PROBLEM DETAILS: Reproduce verbatim the portion of the material that begins with the line containing "#### 5.1.8 MySQL Database" and ends with the line containing "<center>图6.1 实现视图<center/>", including both of those lines.

MATERIALS PROVIDED:
● ● ● ● ●

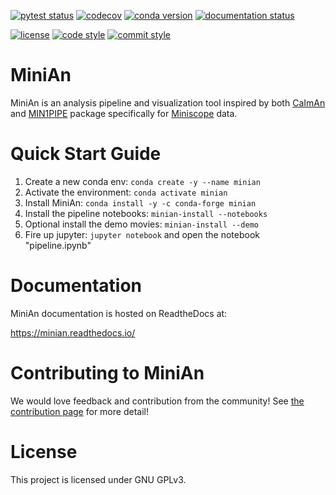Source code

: [![pytest status](https://github.com/denisecailab/minian/workflows/pytest/badge.svg?branch=master)](https://github.com/DeniseCaiLab/minian/actions?query=workflow%3Apytest)
[![codecov](https://codecov.io/gh/DeniseCaiLab/minian/branch/master/graph/badge.svg)](https://codecov.io/gh/DeniseCaiLab/minian)
[![conda version](https://img.shields.io/conda/vn/conda-forge/minian.svg)](https://anaconda.org/conda-forge/minian)
[![documentation status](https://readthedocs.org/projects/minian/badge/?version=latest)](https://minian.readthedocs.io/en/latest/?badge=latest)

[![license](https://img.shields.io/github/license/denisecailab/minian)](https://www.gnu.org/licenses/gpl-3.0)
[![code style](https://img.shields.io/badge/code%20style-black-000000.svg)](https://github.com/psf/black)
[![commit style](https://img.shields.io/badge/commit_style-conventional-orange)](https://conventionalcommits.org)


# MiniAn

MiniAn is an analysis pipeline and visualization tool inspired by both [CaImAn](https://github.com/flatironinstitute/CaImAn) and [MIN1PIPE](https://github.com/JinghaoLu/MIN1PIPE) package specifically for [Miniscope](http://miniscope.org/index.php/Main_Page) data.

# Quick Start Guide

1. Create a new conda env: `conda create -y --name minian`
1. Activate the environment: `conda activate minian`
1. Install MiniAn: `conda install -y -c conda-forge minian`
1. Install the pipeline notebooks: `minian-install --notebooks`
1. Optional install the demo movies: `minian-install --demo`
1. Fire up jupyter: `jupyter notebook` and open the notebook "pipeline.ipynb"

# Documentation

MiniAn documentation is hosted on ReadtheDocs at:

https://minian.readthedocs.io/

# Contributing to MiniAn

We would love feedback and contribution from the community!
See [the contribution page](https://minian.readthedocs.io/en/latest/start_guide/contribute.html) for more detail!

# License

This project is licensed under GNU GPLv3.
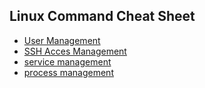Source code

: ## Linux Command Cheat Sheet

- [User Management](user-mgmt.md)  
- [SSH Acces Management](ssh-mgmt.md)  
- [service management](srv-mgmt.md)  
- [process management](process-mgmt.md)  
 
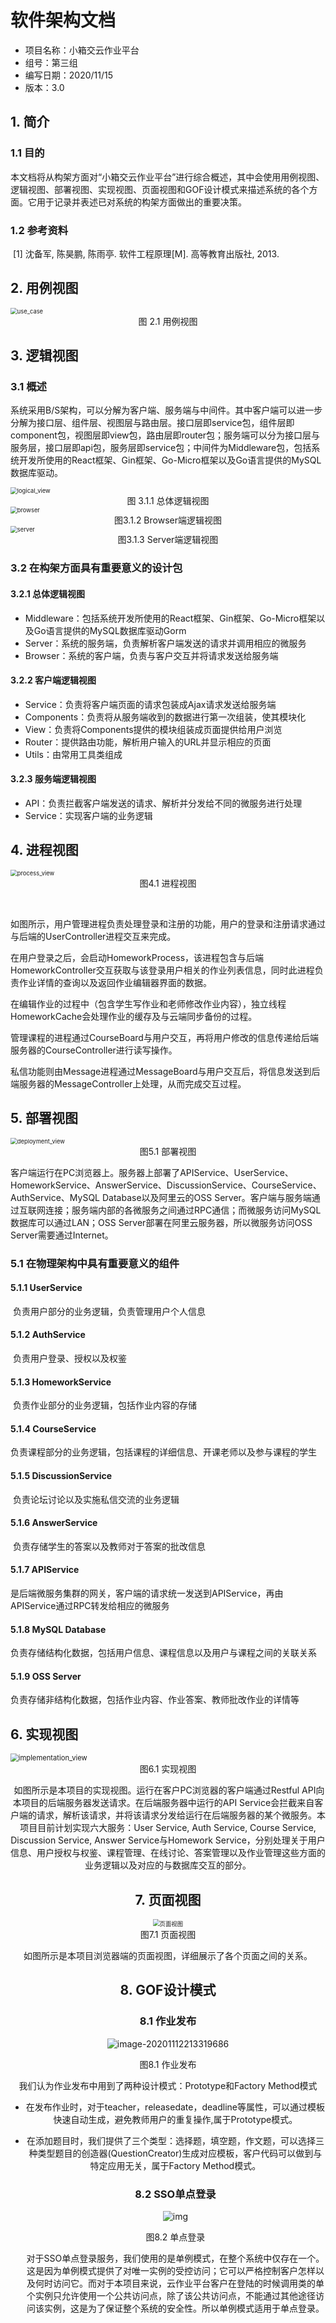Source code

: # 软件架构文档

- 项目名称：小箱交云作业平台
- 组号：第三组
- 编写日期：2020/11/15
- 版本：3.0



## 1. 简介

### 1.1 目的

​		本文档将从构架方面对“小箱交云作业平台”进行综合概述，其中会使用用例视图、逻辑视图、部署视图、实现视图、页面视图和GOF设计模式来描述系统的各个方面。它用于记录并表述已对系统的构架方面做出的重要决策。



### 1.2 参考资料

​		[1] 沈备军, 陈昊鹏, 陈雨亭. 软件工程原理[M]. 高等教育出版社, 2013.



## 2. 用例视图

<img src="软件架构文档.assets/use_case.png" alt="use_case" style="zoom:67%;" />

<center>图 2.1 用例视图</center>



## 3. 逻辑视图

### 3.1 概述

​		系统采用B/S架构，可以分解为客户端、服务端与中间件。其中客户端可以进一步分解为接口层、组件层、视图层与路由层。接口层即service包，组件层即component包，视图层即view包，路由层即router包；服务端可以分为接口层与服务层，接口层即api包，服务层即service包；中间件为Middleware包，包括系统开发所使用的React框架、Gin框架、Go-Micro框架以及Go语言提供的MySQL数据库驱动。

<img src="软件架构文档.assets/logical_view.png" alt="logical_view" style="zoom:67%;" />

<center>图 3.1.1 总体逻辑视图</center>

<img src="软件架构文档.assets/browser.png" alt="browser" style="zoom:67%;" />

<center>图3.1.2 Browser端逻辑视图</center>

<img src="软件架构文档.assets/server.png" alt="server" style="zoom:67%;" />

<center>图3.1.3 Server端逻辑视图</center>



### 3.2 在构架方面具有重要意义的设计包

#### 3.2.1 总体逻辑视图

- Middleware：包括系统开发所使用的React框架、Gin框架、Go-Micro框架以及Go语言提供的MySQL数据库驱动Gorm
- Server：系统的服务端，负责解析客户端发送的请求并调用相应的微服务
- Browser：系统的客户端，负责与客户交互并将请求发送给服务端

#### 3.2.2 客户端逻辑视图

- Service：负责将客户端页面的请求包装成Ajax请求发送给服务端
- Components：负责将从服务端收到的数据进行第一次组装，使其模块化
- View：负责将Components提供的模块组装成页面提供给用户浏览
- Router：提供路由功能，解析用户输入的URL并显示相应的页面
- Utils：由常用工具类组成

#### 3.2.3 服务端逻辑视图

- API：负责拦截客户端发送的请求、解析并分发给不同的微服务进行处理
- Service：实现客户端的业务逻辑



## 4. 进程视图



<img src="软件架构文档.assets/process_view.png" alt="process_view" style="zoom:67%;" />

<center>图4.1 进程视图</center>

​		

​		如图所示，用户管理进程负责处理登录和注册的功能，用户的登录和注册请求通过与后端的UserController进程交互来完成。

​		在用户登录之后，会启动HomeworkProcess，该进程包含与后端HomeworkController交互获取与该登录用户相关的作业列表信息，同时此进程负责作业详情的查询以及返回作业编辑器界面的数据。

​		在编辑作业的过程中（包含学生写作业和老师修改作业内容），独立线程HomeworkCache会处理作业的缓存及与云端同步备份的过程。

​		管理课程的进程通过CourseBoard与用户交互，再将用户修改的信息传递给后端服务器的CourseController进行读写操作。

​		私信功能则由Message进程通过MessageBoard与用户交互后，将信息发送到后端服务器的MessageController上处理，从而完成交互过程。



## 5. 部署视图

<img src="软件架构文档.assets/deployment_view.png" alt="deployment_view" style="zoom:67%;" />

<center>图5.1 部署视图</center>



​		客户端运行在PC浏览器上。服务器上部署了APIService、UserService、HomeworkService、AnswerService、DiscussionService、CourseService、AuthService、MySQL Database以及阿里云的OSS Server。客户端与服务端通过互联网连接；服务端内部的各微服务之间通过RPC通信；而微服务访问MySQL数据库可以通过LAN；OSS Server部署在阿里云服务器，所以微服务访问OSS Server需要通过Internet。



### 5.1 在物理架构中具有重要意义的组件

#### 5.1.1 UserService

​		负责用户部分的业务逻辑，负责管理用户个人信息

#### 5.1.2 AuthService

​		负责用户登录、授权以及权鉴

#### 5.1.3 HomeworkService

​		负责作业部分的业务逻辑，包括作业内容的存储

#### 5.1.4 CourseService

​		负责课程部分的业务逻辑，包括课程的详细信息、开课老师以及参与课程的学生

#### 5.1.5 DiscussionService

​		负责论坛讨论以及实施私信交流的业务逻辑

#### 5.1.6 AnswerService

​		负责存储学生的答案以及教师对于答案的批改信息

#### 5.1.7 APIService

​		是后端微服务集群的网关，客户端的请求统一发送到APIService，再由APIService通过RPC转发给相应的微服务

#### 5.1.8 MySQL Database

​		负责存储结构化数据，包括用户信息、课程信息以及用户与课程之间的关联关系

#### 5.1.9 OSS Server

​		负责存储非结构化数据，包括作业内容、作业答案、教师批改作业的详情等



## 6. 实现视图



<img src="软件架构文档.assets/implementation_view.png" alt="implementation_view" style="zoom:80%;" />

<center>图6.1 实现视图<center/>

​		如图所示是本项目的实现视图。运行在客户PC浏览器的客户端通过Restful API向本项目的后端服务器发送请求。在后端服务器中运行的API Service会拦截来自客户端的请求，解析该请求，并将该请求分发给运行在后端服务器的某个微服务。本项目目前计划实现六大服务：User Service, Auth Service, Course Service, Discussion Service, Answer Service与Homework Service，分别处理关于用户信息、用户授权与权鉴、课程管理、在线讨论、答案管理以及作业管理这些方面的业务逻辑以及对应的与数据库交互的部分。



## 7. 页面视图



<img src="软件架构文档.assets/页面视图.png" alt="页面视图" style="zoom:67%;" />

<center>图7.1 页面视图<center/>

​		如图所示是本项目浏览器端的页面视图，详细展示了各个页面之间的关系。




## 8. GOF设计模式

### 8.1 作业发布

![image-20201112213319686](软件架构文档.assets/image-20201112213319686.png)
<center>图8.1 作业发布<center/>

我们认为作业发布中用到了两种设计模式：Prototype和Factory Method模式

- 在发布作业时，对于teacher，releasedate，deadline等属性，可以通过模板快速自动生成，避免教师用户的重复操作,属于Prototype模式。

- 在添加题目时，我们提供了三个类型：选择题，填空题，作文题，可以选择三种类型题目的创造器(QuestionCreator)生成对应模板，客户代码可以做到与特定应用无关，属于Factory Method模式。

  

  ### 8.2 SSO单点登录
  
  ![img](软件架构文档.assets/sso.png)
  
  <center>图8.2 单点登录<center/>
  
  ​	对于SSO单点登录服务，我们使用的是单例模式，在整个系统中仅存在一个。这是因为单例模式提供了对唯一实例的受控访问；它可以严格控制客户怎样以及何时访问它。而对于本项目来说，云作业平台客户在登陆的时候调用类的单个实例只允许使用一个公共访问点，除了该公共访问点，不能通过其他途径访问该实例，这是为了保证整个系统的安全性。所以单例模式适用于单点登录。



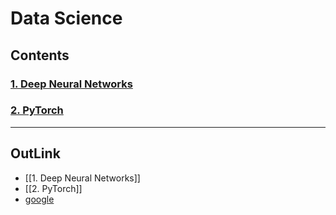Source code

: # Data Science

## Contents

### [1. Deep Neural Networks](https://github.com/DOforTU/note-cs/blob/dohyeon/data%20science/1.%20Deep%20Neural%20Networks.md)
### [2. PyTorch](https://github.com/DOforTU/note-cs/blob/dohyeon/data%20science/2.%20PyTorch.md)

---
## OutLink

- [[1. Deep Neural Networks]]
- [[2. PyTorch]]
- [google](https://google.com)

● ● ● ● ●

TASK OUTPUT:
#### 5.1.8 MySQL Database

​		负责存储结构化数据，包括用户信息、课程信息以及用户与课程之间的关联关系

#### 5.1.9 OSS Server

​		负责存储非结构化数据，包括作业内容、作业答案、教师批改作业的详情等



## 6. 实现视图



<img src="软件架构文档.assets/implementation_view.png" alt="implementation_view" style="zoom:80%;" />

<center>图6.1 实现视图<center/>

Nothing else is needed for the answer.